Last week, Venezuelan Consul General Livia Acosta Noguera was ordered out of the United States following an FBI investigation that alleges she had talks over a possible cyber-attack on the country’s government.
The report was presented in a 2008 documentary aired by Univision, a Spanish-language media outlet. It was based on a series of conversation recordings that Noguera had with other officials. The allegations include Cuban and Iranian diplomatic missions.
During his annual speech to the National Assembly, Venezuelan President Hugo Chavez declared that his government will close its consulate in Miami, Florida after the U.S. State Department expulsion of Noguera.
“We're going to close it. It's OK. There won't be a consulate in Miami,” said Chavez on Friday.
Chavez called the expulsion “unjust” and “unfair” and added that the authorities have not provided any proof that Noguera was involved in espionage.
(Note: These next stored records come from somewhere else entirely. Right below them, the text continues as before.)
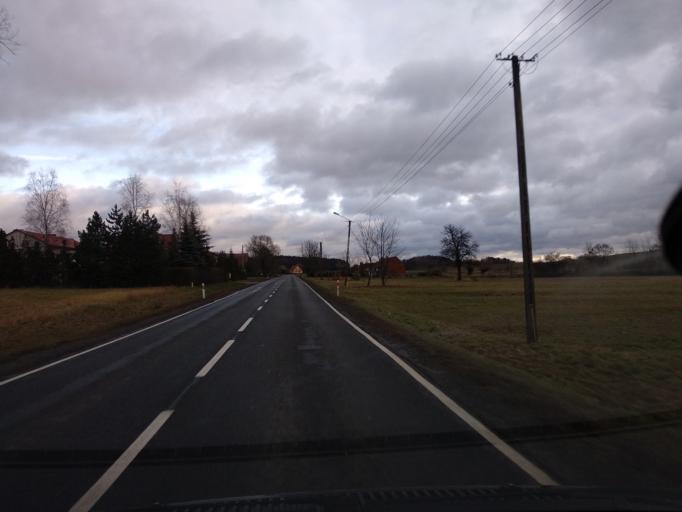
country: PL
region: Lower Silesian Voivodeship
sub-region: Powiat olesnicki
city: Miedzyborz
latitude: 51.3727
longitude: 17.6211
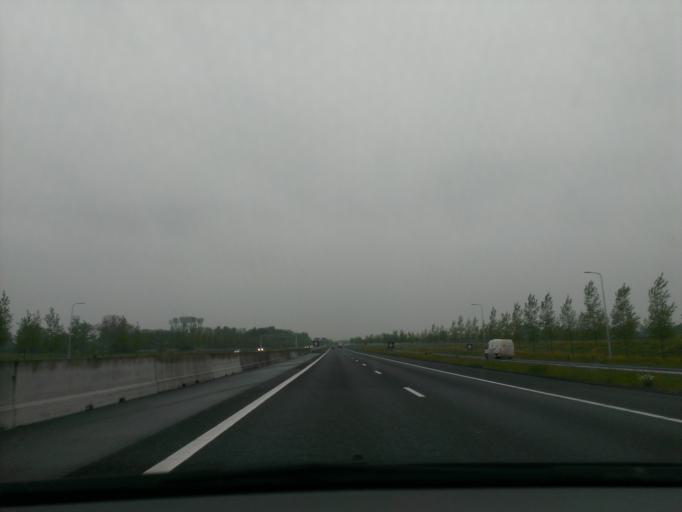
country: NL
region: Gelderland
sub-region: Gemeente Zaltbommel
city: Zaltbommel
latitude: 51.8553
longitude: 5.2215
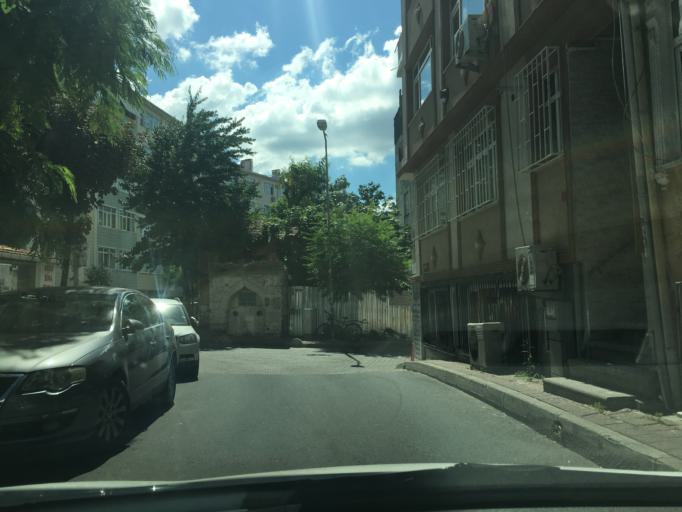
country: TR
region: Istanbul
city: Istanbul
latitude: 41.0090
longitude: 28.9289
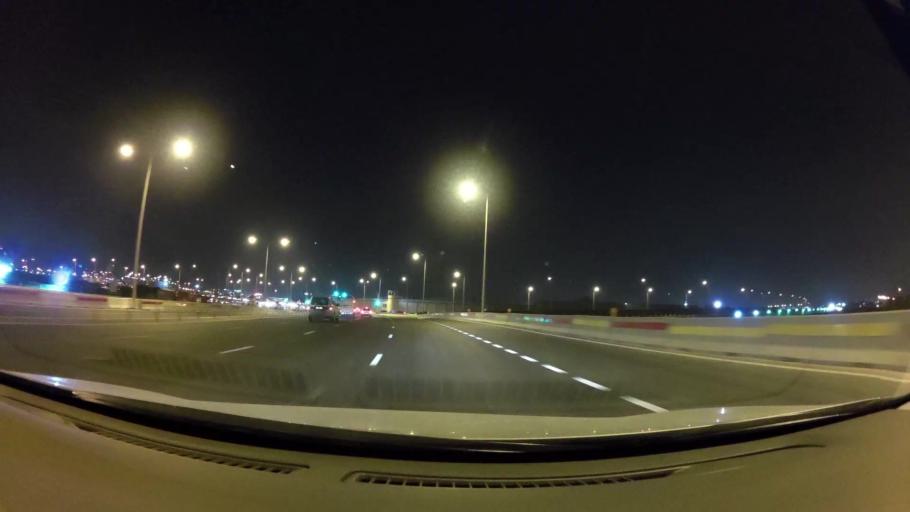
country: QA
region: Baladiyat ar Rayyan
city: Ar Rayyan
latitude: 25.2928
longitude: 51.4640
The Venezuelan leader assured everyone that there would not be any retaliation or the removal of the U.S. consulate in his country.
“What we are going to do is administratively close the consulate, while we study the situation, because it is unjust, it is abusive, it is immoral, the expulsion of the madame consult,” explained Chavez, reports Press TV. “Someone recommended that we needed to expel somebody. No, I said, we are not going to respond like they do. I have no reason to expel any U.S. consul.”
CBS News reported over the weekend that Venezuelan exiles, who have alleged links to terrorism, have threatened officials at the Venezuelan Consulate in Miami. Although the accuser did not provide any evidence, Foreign Minister Nicolas Maduro noted that the group called Venezuelan Persecution Victims in Exile held demonstrations against the consul.